Malware signature update is issued by the company on this Monday which has triggered the software into mistakenly flagging the Windows system files as malware and thus melting down millions of the managed systems across the globe.

The problem has begun this afternoon on US east coast when the named antivirus product began to falsely mark those files as the tW32.Trojan.Gen, otherwise known as the generic malware. Which moved the crucial system files essential to the operating system’s functioning effectively to quarantine and thus making them unavailable to the Windows.

A thread on the above-mentioned company’s website is nine pages deep at the time of publishing, and news of this meltdown is evident on the Twitter.

From many independent tweets, it is confirmed that many major websites which include Facebook and Bloomberg are also marked as the phishing sites, thus preventing users from accessing those pages.

Security commentator SwiftOnSecurity has tweeted that the Webroot issue is only live for just 13 minutes, but the efforts of the company to remediate the problem are getting stalled due to the huge volume of clients requiring this fix.

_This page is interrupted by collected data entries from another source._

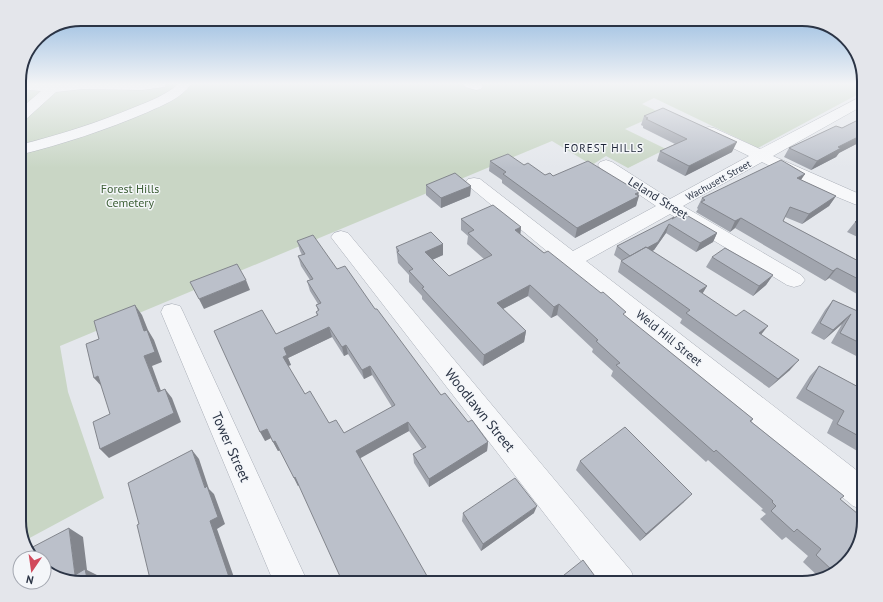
<svg xmlns="http://www.w3.org/2000/svg" width="883" height="602" font-family="'PT Sans',sans-serif">
	<style>
		.green { fill: #c9d6c5 }
		.lines { fill: none; stroke-linecap: round; stroke-linejoin: round }
		.minor-casing { stroke: #a9aeb7; stroke-width: 1 }
		.minor { fill: #f7f8fa; fill-rule: evenodd }
		.wall { fill: #a1a5ae; fill-rule: evenodd }
		.shaded-wall { fill: #83868d }
		.building { fill: #bbc0ca; stroke: #83868d; fill-rule: evenodd }
		.labels { text-anchor: middle; stroke-width: 3; stroke-linejoin: round; paint-order: stroke }
		.far-street-label { font-size: 10px; fill: #2b3445; stroke: #f4f6f9 }
		.far-neighbourhood-label { font-size: 11px; letter-spacing: 1px; fill: #1d2536; stroke: #f4f6f9 }
		.park-label { font-size: 12px; fill: #3f6138; stroke: #f4f6f9 }
		.street-label { font-size: 12px; fill: #2b3445; stroke: #f4f6f9 }
		.near-street-label { font-size: 14px; fill: #2b3445; stroke: #f4f6f9 }
		.rim { fill: none; stroke: #2b3445; stroke-width: 2 }
	</style>
	<rect width="100%" height="100%" fill="#e4e7ec"/>
	<path class="green" d="M19 84H864V91L758 148 654 98 642 104 661 113 625 129 666 149 628 168 606 156 592 165 552 141 60 346 68 392 104 498 24 541 19 525Z"/>
	<g class="lines">
		<g class="minor-casing">
			<path id="minor" d="M19 84H166L165 87 142 90 83 89 56 92 24 121 19 122V110L41 91 19 89Z
				M178 84H191C182 98 163 105 148 112 106 130 63 144 19 155V145C59 135 97 123 135 107 150 101 166 95 178 84Z
				M464 84H481L483 86 481 89 476 90 465 87Z
				M864 95V105L773 156 864 196V208L808 185 762 162 683 206 801 275 805 280 801 285 794 287 787 285 670 214 586 261 864 476V510L853 506 465 183 468 179 474 178 480 179 573 251 656 206 600 168 598 165 600 162 606 160 612 162 670 199 749 156 704 134 702 131 704 128 709 127 714 128 760 149Z
				M341 231 348 233 631 571 636 583H598L334 241 331 237 334 233Z
				M172 304 180 306 183 312 308 583H274L161 312 164 306Z"/>
		</g>
		<use href="#minor" class="minor"/>
	</g>
	<path class="wall" d="M644 116 732 152 685 176 657 161 660 151 675 144 643 128V126L641 125Z
		M864 117V140L839 153 836 157 811 170 784 157 789 148 842 128Z
		M490 161 524 165 545 175 553 176 639 192 636 206 575 238 502 183V180L489 171Z
		M801 180 836 196 829 206 802 224 785 217 783 221 864 264V298L829 278 825 281 735 228 730 232 696 212 698 209 697 208 702 198Z
		M426 185 471 186 470 196 441 208 426 195Z
		M864 214V240L847 232 855 222Z
		M461 219 521 227 520 234 625 316 753 419 751 422 840 499 853 556 830 576 827 574 820 578 803 562 808 556 786 537 782 540 760 519 766 514 761 510 763 509 708 460 706 462 611 376 613 371 592 352 593 349 557 315 551 318 528 296 503 309 526 331 524 342 483 366 422 299V296L409 282V275L398 263 396 247 443 244V255L432 260 449 276 484 259 467 244 468 236 461 230Z
		M673 219 717 233 713 242 696 252 666 233 654 250 652 251 707 286 702 294 761 334 790 370 769 388 680 323 682 319 618 272 621 261H622L614 255 617 246Z
		M297 241 337 269 375 309 441 395 488 442 487 451 429 487 414 463 413 454 422 449 409 431 298 486 280 450 278 451 271 438 265 441 276 334 317 316 316 312 318 311 316 305 318 304 310 291 307 281 310 280 301 266 298 256 302 255 300 251ZM332 337 344 356 348 354 364 379 372 375 392 407 344 433 329 423 305 394 288 366 291 365 288 358Z
		M712 257 773 275 766 285 753 296 706 267Z
		M833 300 864 314V360L831 343 842 324 824 340 811 333 825 310Z
		M819 366 864 390V455L827 433 833 420 796 398 810 376Z
		M580 461 684 502 640 541 576 470Z
		M463 513H534L481 551 462 521Z"/>
	<path class="shaded-wall" d="M864 134V140L839 153 836 157 811 170 817 161 838 147Z
		M737 142 732 152 685 176 689 166Z
		M805 174 799 183 797 178Z
		M471 186 470 196 441 208V198Z
		M639 192 637 197 639 196 636 206 575 238 577 228Z
		M836 196 829 206 802 224 809 214Z
		M741 218 735 228 730 232 735 221Z
		M669 224 666 233 654 250 628 265Z
		M521 227 520 238 515 230Z
		M717 233 713 242 696 252 700 243Z
		M443 244V255L425 263V252Z
		M837 268 829 278 825 281 833 271Z
		M773 275 766 285 753 296 759 286Z
		M246 280 250 290 204 309 199 299Z
		M530 285 528 296 495 313 497 303Z
		M707 286 701 296 699 291Z
		M559 304 557 315 551 318 554 307Z
		M135 305 142 315 148 330 154 340 162 362 152 366 165 402 158 392 144 356V331Z
		M851 314 842 324 824 340 833 330Z
		M768 326 760 336 759 333Z
		M329 327 332 337 288 358 291 365 287 366 283 357 284 348Z
		M526 331 524 342 483 366 484 355Z
		M346 345 348 354 344 356 342 347Z
		M799 360 790 370 769 388 778 379Z
		M370 366 372 375 364 379 362 370Z
		M98 376 103 388 94 378Z
		M165 389 172 398 181 422 109 458 100 449Z
		M408 422 409 431 359 459 356 451Z
		M267 429 271 438 265 441 260 432Z
		M275 441 280 450 278 451 273 442Z
		M488 442 487 451 429 487V479Z
		M192 450 199 459 209 489 214 494 225 524 217 529 236 583H219L205 488Z
		M295 477 299 485 298 486 294 478Z
		M692 494 684 502 640 541 646 534Z
		M537 506 534 513 481 551 483 544Z
		M69 528 83 537 87 570 99 576 101 583H88L75 575Z"/>
	<path class="building" d="M663 108 737 142 689 166 660 151 687 139 646 119 648 118 644 116Z
		M864 117V134L838 147 841 148 817 161 789 148 836 126 842 128Z
		M508 154 524 165 528 163 545 175 550 173 553 176 588 161 639 192 635 194 639 196 577 228 503 174 506 172 490 161Z
		M781 160 805 174 797 178 836 196 809 214 790 207 783 221 864 264V282L837 268 833 271 741 218 735 221 701 202 705 200 702 198Z
		M455 173 471 186 441 198 426 185Z
		M493 205 521 227 515 230 544 253 548 251 601 293 603 292 626 312 623 314 753 419 750 421 844 496 840 499 864 519V521L853 556 840 567 838 566 833 571 816 555 821 549 797 529 794 532 771 511 776 506 772 502 773 501 716 450 714 452 616 365 620 363 596 341 598 340 559 304 554 307 530 285 497 303 526 331 484 355 422 288 424 287 409 271 413 269 397 252 399 251 396 247 431 232 443 244 425 252 449 276 492 255 468 233 474 230 461 219Z
		M683 213 717 233 700 243 669 224 658 242 647 248 646 247 630 256 617 246 674 217 672 219Z
		M864 214V226L855 222Z
		M313 235 337 269 345 266 375 309H377L441 395 445 393 468 422 472 420 488 442 429 479 413 454 426 447 408 422 356 451 431 583H343L295 477 294 478 275 441 273 442 267 429 260 432 214 331 262 310 276 334 318 315 316 312 319 310 316 305 321 303 307 281 313 279 298 256 305 254 297 241ZM329 327 342 347 346 345 362 370 370 366 395 405 344 433 336 420 329 423 310 391 305 394 283 357 287 355 284 348Z
		M646 247 707 286 699 291 736 316 744 310 768 326 759 333 799 360 778 379 686 313 690 310 621 261Z
		M725 248 773 275 759 286 712 257Z
		M237 264 246 280 199 299 190 282Z
		M833 300 864 314V345L840 333 851 314 833 330 820 323Z
		M135 305 144 331 147 330 155 352 144 356 158 392 165 389 174 413 100 449 93 422 110 414 98 376 94 378 86 344 99 339 94 321Z
		M819 366 864 390V439L837 424 844 411 806 389Z
		M625 427 692 494 646 534 580 461Z
		M192 450 205 488 207 486 218 517 210 521 229 577 219 583H151L137 525 139 524 128 483Z
		M515 478 537 506 483 544 463 513Z
		M69 528 75 575 85 569 88 583H81L53 574H52L46 572 44 570V558H33L27 552V550Z
		M583 560 600 583H554Z"/>
	<linearGradient id="sky" x2="0" y2="1"><stop stop-color="#8bb4dd"/><stop offset="0.5" stop-color="#f3f4f6"/><stop offset="1" stop-color="#f3f4f6" stop-opacity="0"/></linearGradient>
	<rect width="883" height="168" fill="url(#sky)"/>
	<g class="labels">
		<g class="far-street-label">
			<text transform="translate(718 180) rotate(-29)" y="4">Wachusett Street</text>
		</g>
		<g class="far-neighbourhood-label">
			<text x="604" y="152">FOREST HILLS</text>
		</g>
		<g class="park-label">
			<text x="130" y="193">Forest Hills<tspan x="130" dy="14">Cemetery</tspan></text>
		</g>
		<g class="street-label">
			<text transform="translate(658 198) rotate(32)" y="4">Leland Street</text>
			<text transform="translate(669 338) rotate(39)" y="4">Weld Hill Street</text>
		</g>
		<g class="near-street-label">
			<text transform="translate(480 410) rotate(51)" y="5">Woodlawn Street</text>
			<text transform="translate(231 447) rotate(66)" y="5">Tower Street</text>
		</g>
	</g>
	<path d="M0 0H883V602H0ZM81 26H802A55 55 0 0 1 857 81V521A55 55 0 0 1 802 576H81A55 55 0 0 1 26 521V81A55 55 0 0 1 81 26Z" fill="#e4e6eb" fill-rule="evenodd"/>
	<path class="rim" d="M81 26H802A55 55 0 0 1 857 81V521A55 55 0 0 1 802 576H81A55 55 0 0 1 26 521V81A55 55 0 0 1 81 26Z"/>
	<g transform="translate(32 570) rotate(193)"><circle r="19" fill="#f4f6f9" stroke="#a4a8b1"/>
	<path d="M0-3L7 15L0 10L-7 15Z" fill="#d1495b"/>
	<text y="-6" font-size="11" font-weight="bold" text-anchor="middle" fill="#2b3445">N</text>
	</g>
</svg>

The company claims to possess more than 30 million users, who have so far suggested fixes for the Home edition and then its Business edition software, but this company has yet to offer anything global or concrete for its entire affected user base at the time of writing this post.

A Webroot spokesperson confirmed the issue and that the company is “in the process of creating a fix,” but did not say when it would arrive.

It looks like it might end up being a long night for a lot of IT folk.